Drake and LeBron James is facing a new $10 million lawsuit over the underlying rights to an upcoming documentary they’re producing called Black ice creamabout the history of black players in professional ice hockey.

In a complaint filed Monday in Manhattan court, longtime NBA players’ union chief Billy Hunter said he owns the exclusive film rights to a 2004 book that forms the basis of the soon-to-be-released documentary — but that he was not involved in the production of the film.

“Although the defendants … are internationally known and renowned in their respective fields of basketball and music, that does not give them the right to steal someone else’s intellectual property,” Hunter wrote. “Yet that’s exactly what happened.”

Directed by Canadian filmmaker Hubert Davis, Black ice cream premieres this weekend at the Toronto International Film Festival with Drake and LeBron as executive producers. The festival describes the film as an “intrusive, urgent documentary” that “examines the history of anti-black racism in hockey,” ranging from “segregated leagues in the 19th century to professional leagues today.”

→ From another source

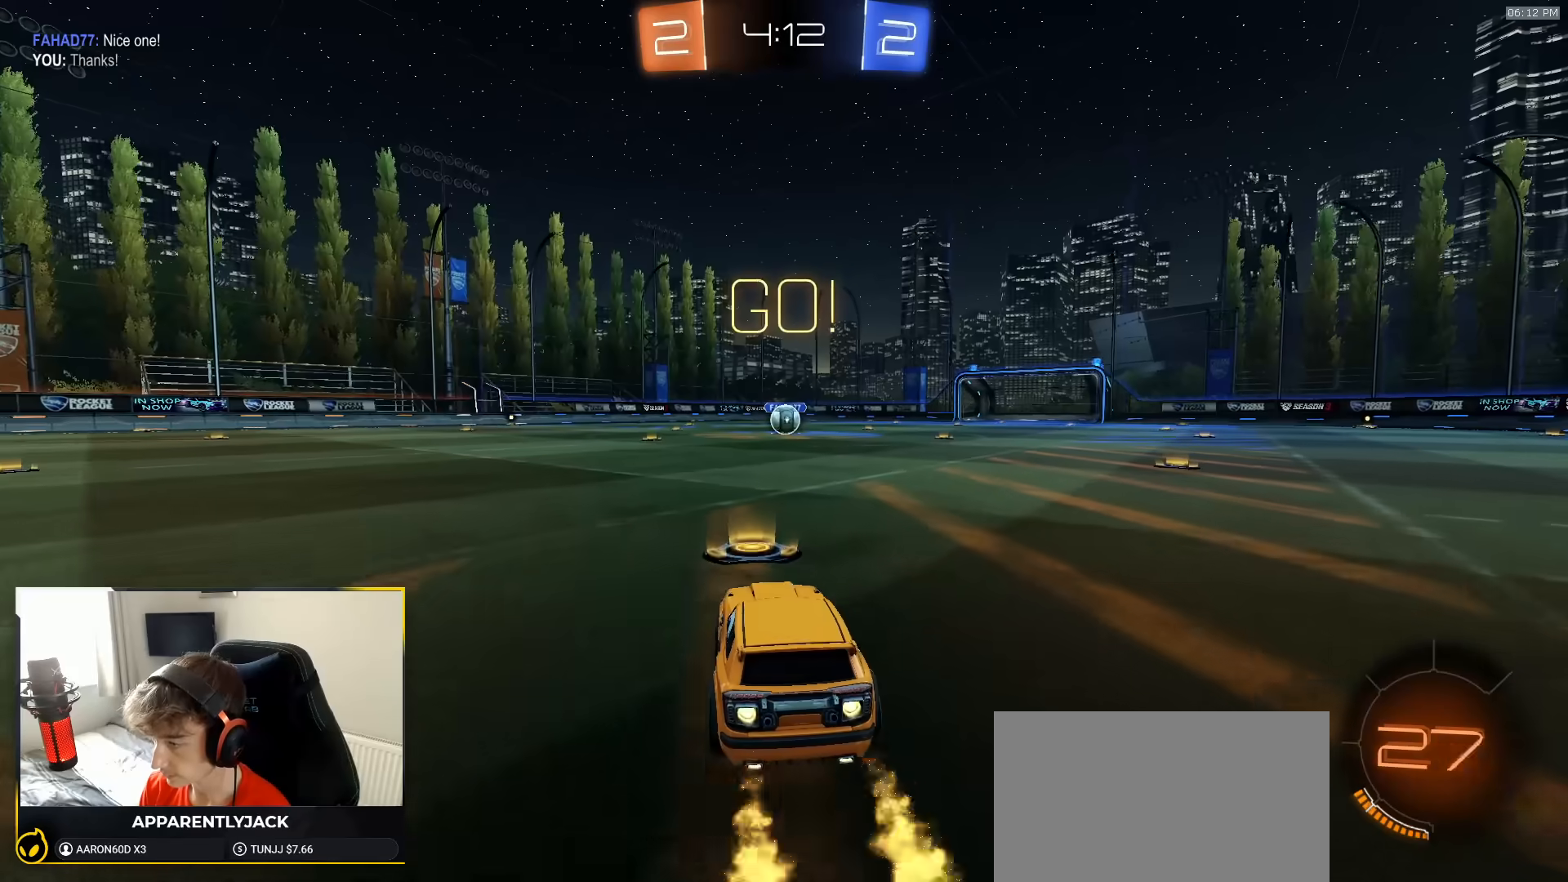
{"buttons": ["L1", "R1", "R2"], "left_stick": "down-left", "right_stick": "center", "events": [[50, "left_stick", "down-right"], [100, "CROSS", "down"], [167, "CROSS", "up"], [167, "L1", "down"], [167, "left_stick", "up-left"], [233, "CROSS", "down"], [267, "left_stick", "down"], [350, "CROSS", "up"], [400, "left_stick", "down-left"]]}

One aspect of the film is the Colored Hockey League of the Maritimes, a little-known league that operated in coastal Canada in the early decades of the 20th century. The portions are based on Darryl Fosty and George Fosty‘s 2004 non-fiction book of the same name, which recounts the CHL’s “lost history”.

In his lawsuit, Hunter says he paid Fosty $10,000 in 2019 for an exclusive option on the movie rights to the book, and then another $250,000 in February to exercise that option. Despite these clear contractual agreements, Hunter alleges that Fostys then reached a separate agreement with the manufacturers of Black ice cream.

“Not content to have received $265,000 from plaintiff, the defendant authors of the property entered into another agreement to sell the very same rights already owned and controlled by plaintiff,” his lawyers wrote. When confronted by Hunter, the writers say that a “documentary” was different from a “film”, but Hunter called that argument “absurd and made in bad faith.”

Hunter names the Fostys as defendants and says the two are liable for “all damages arising from their wrongful double-selling of the rights plaintiff owns in the property.”

As for LeBron and Drake, Hunter says the two superstars and others involved in the documentary knew about his pre-existing rights to the book, but went ahead with their film anyway. According to the lawsuit, when the producers learned of the previous rights deal, they tried to convince Hunter to sell his rights to the book. But Hunter he says ” stated unequivocally that this was a passion project of his, and he had no interest in selling his exclusive option or any part of his rights.”

Reps for Drake and LeBron did not immediately return requests for comment Tuesday.